- **TASK BRIEF**
Can you copy, word for word, the part of the news story about bulletproof vests for police dogs from "Jean made the" to "Regional Park District."?

Witness to K9 Shooting Dedicates Career to Providing Dog Vests
Palo Alto police K-9 Ilan wears his brand-new bulletproof and stab-proof vest inside Palo Alto City Council Chambers on Tuesday April 13, 2010. Ilan's handler is Palo Alto police Officer Duane Tannock. The vest was given to Ilan by VEST 'N P.D.P., a nonpr
San Jose Mercury News via YellowBrix
April 14, 2010
PALO ALTO – The next time Aris dashes into a building on the heels of a bad guy, he won’t be naked.
Aris and his two fellow Palo Alto police dogs, Amigo and Ilan, were presented Tuesday with bulletproof vests emblazoned with their names. They were the latest beneficiaries of Vest ’N P.D.P., a nonprofit program run by Susie Jean, a Socorro, N.M., woman who has dedicated her career to protecting K-9s since she saw one shot on a television news program eight years ago.
Jean made the trip to Palo Alto City Hall at her own expense to present the vests to the three Palo Alto dogs and one from the police department of the East Bay Regional Park District.

- **GIVEN ENTRIES**
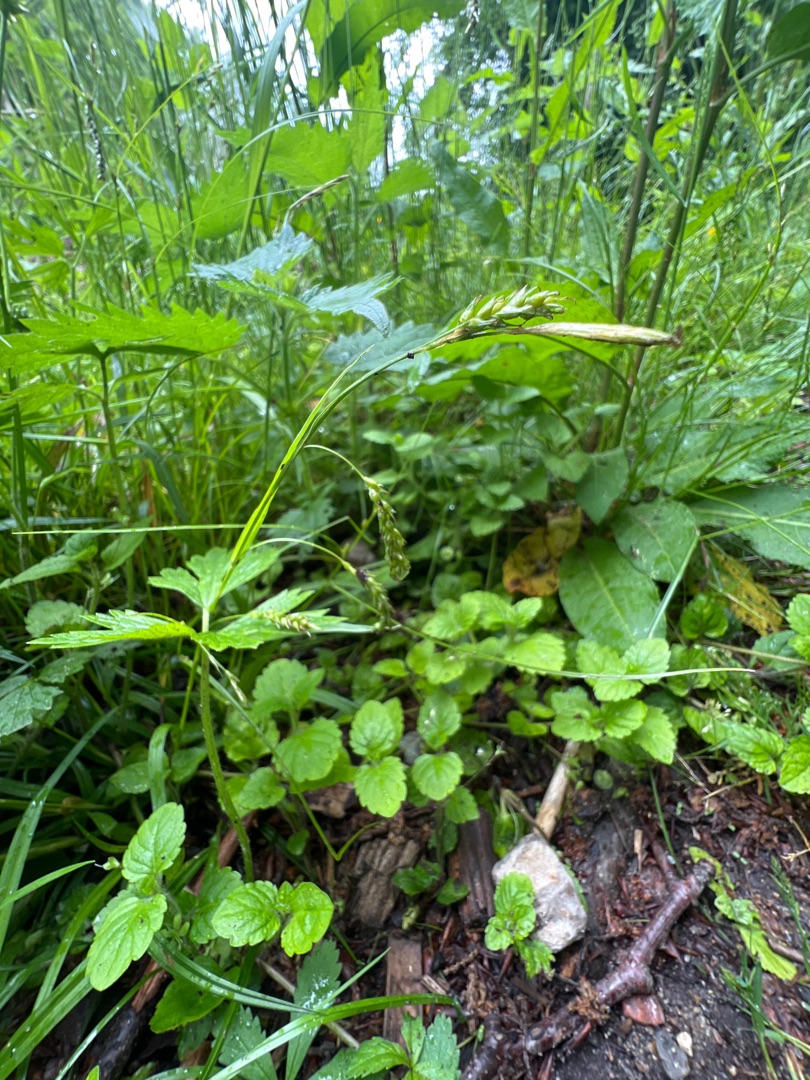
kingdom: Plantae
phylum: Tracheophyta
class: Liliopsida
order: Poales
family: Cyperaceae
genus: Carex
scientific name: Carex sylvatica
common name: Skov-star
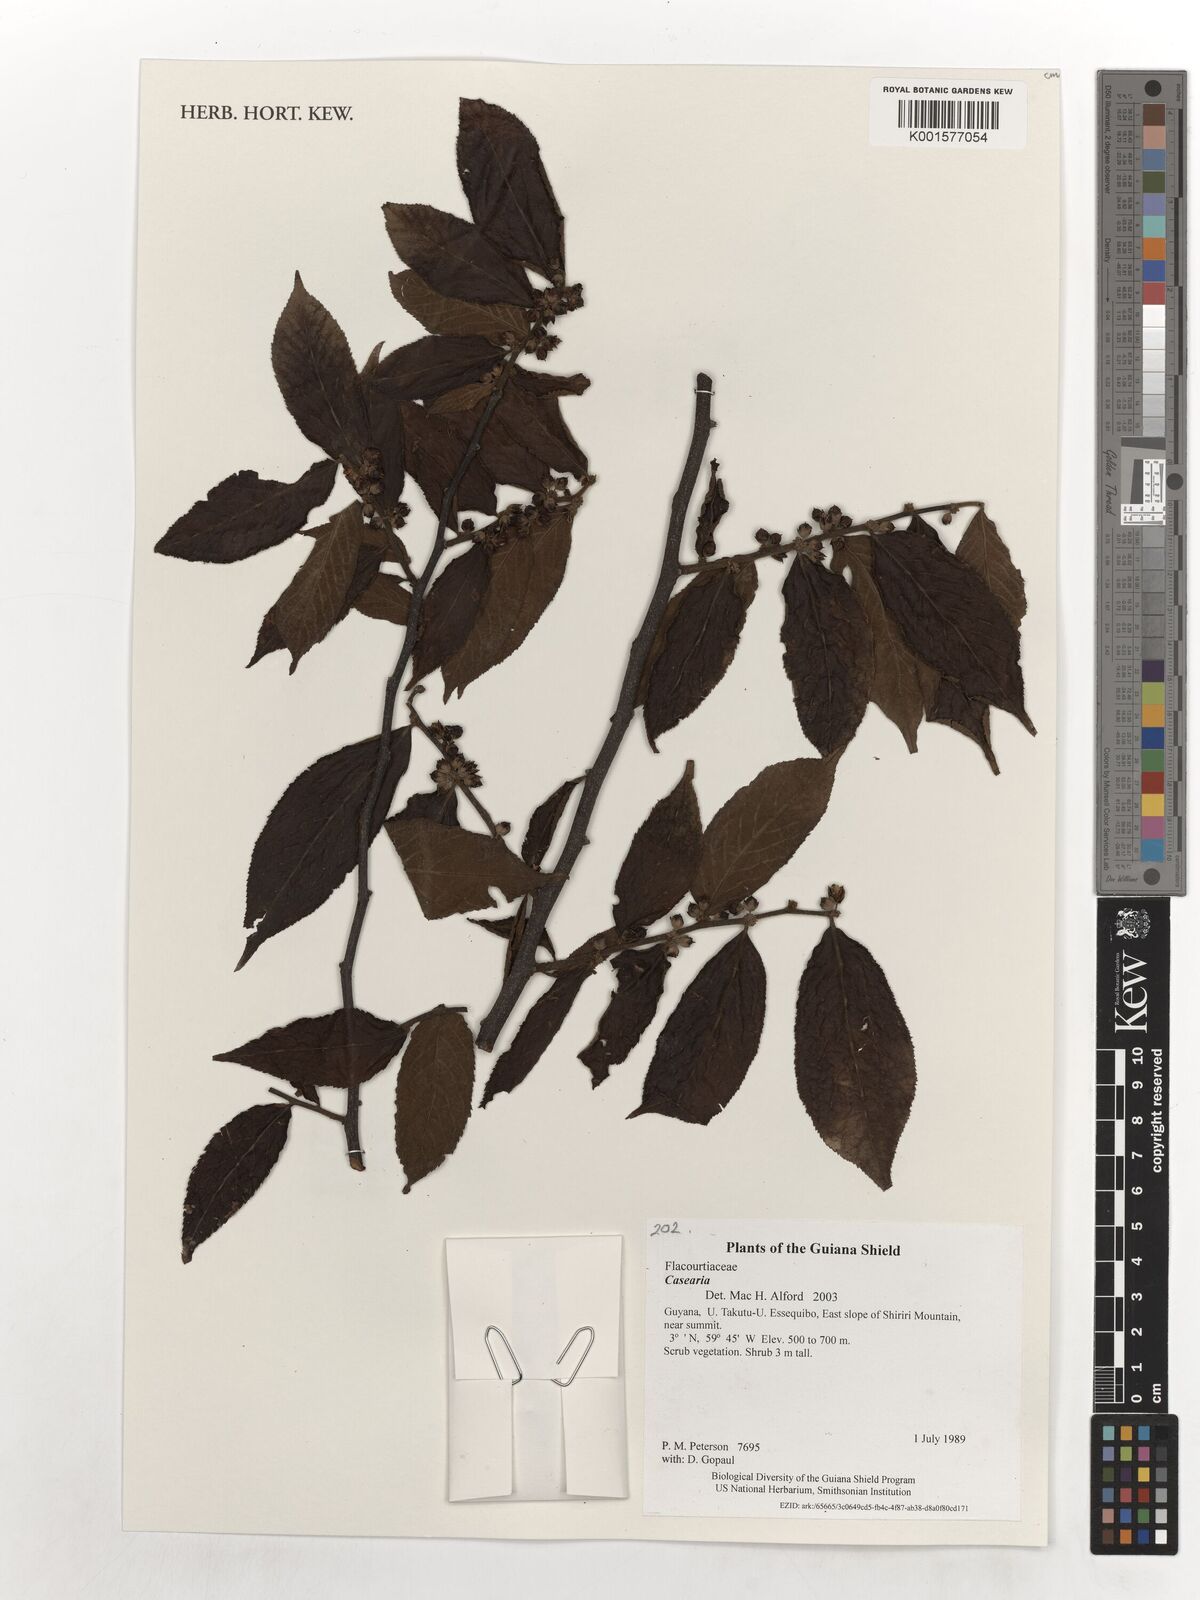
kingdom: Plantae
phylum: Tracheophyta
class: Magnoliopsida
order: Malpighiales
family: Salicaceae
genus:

- **TASK RESULT**
Jean made the trip to Palo Alto City Hall at her own expense to present the vests to the three Palo Alto dogs and one from the police department of the East Bay Regional Park District.